The line containing "improved marketing—can attract renewed" marks the start. Restate it and every following line through the end of the records exactly, and nothing else, leaving out the pictures.

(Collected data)
+ + + + + + +

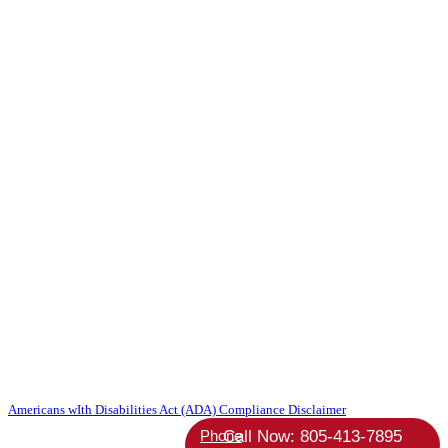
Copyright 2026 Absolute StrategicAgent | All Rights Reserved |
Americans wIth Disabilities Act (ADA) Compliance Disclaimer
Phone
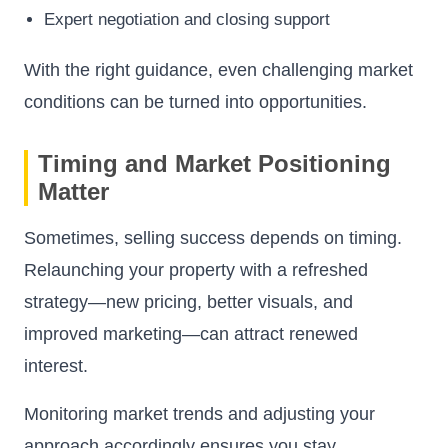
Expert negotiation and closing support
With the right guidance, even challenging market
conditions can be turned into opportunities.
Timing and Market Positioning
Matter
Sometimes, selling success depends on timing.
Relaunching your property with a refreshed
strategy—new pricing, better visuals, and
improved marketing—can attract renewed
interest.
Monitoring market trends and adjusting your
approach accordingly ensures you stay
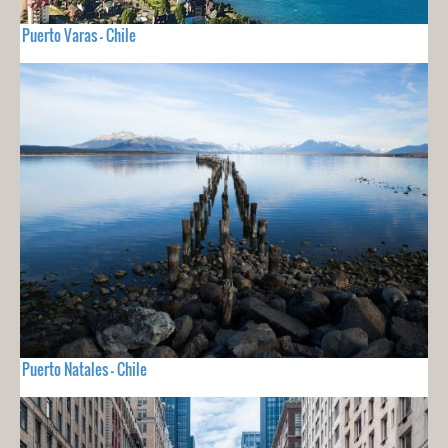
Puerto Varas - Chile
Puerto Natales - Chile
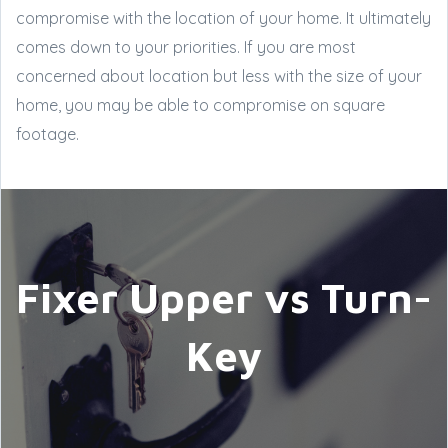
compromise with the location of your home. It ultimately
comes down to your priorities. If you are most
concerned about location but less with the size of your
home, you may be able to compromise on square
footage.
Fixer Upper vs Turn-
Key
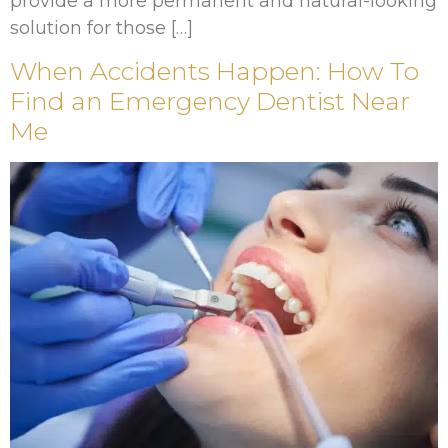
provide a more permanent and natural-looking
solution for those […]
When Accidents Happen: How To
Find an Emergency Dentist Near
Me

+ + + + + + +

— WRITTEN ANSWER —
improved marketing—can attract renewed
interest.
Monitoring market trends and adjusting your
approach accordingly ensures you stay
Puerto Varas - Chile
Puerto Natales - Chile
compromise with the location of your home. It ultimately
comes down to your priorities. If you are most
concerned about location but less with the size of your
home, you may be able to compromise on square
footage.
Fixer Upper vs Turn-
Key
provide a more permanent and natural-looking
solution for those […]
When Accidents Happen: How To
Find an Emergency Dentist Near
Me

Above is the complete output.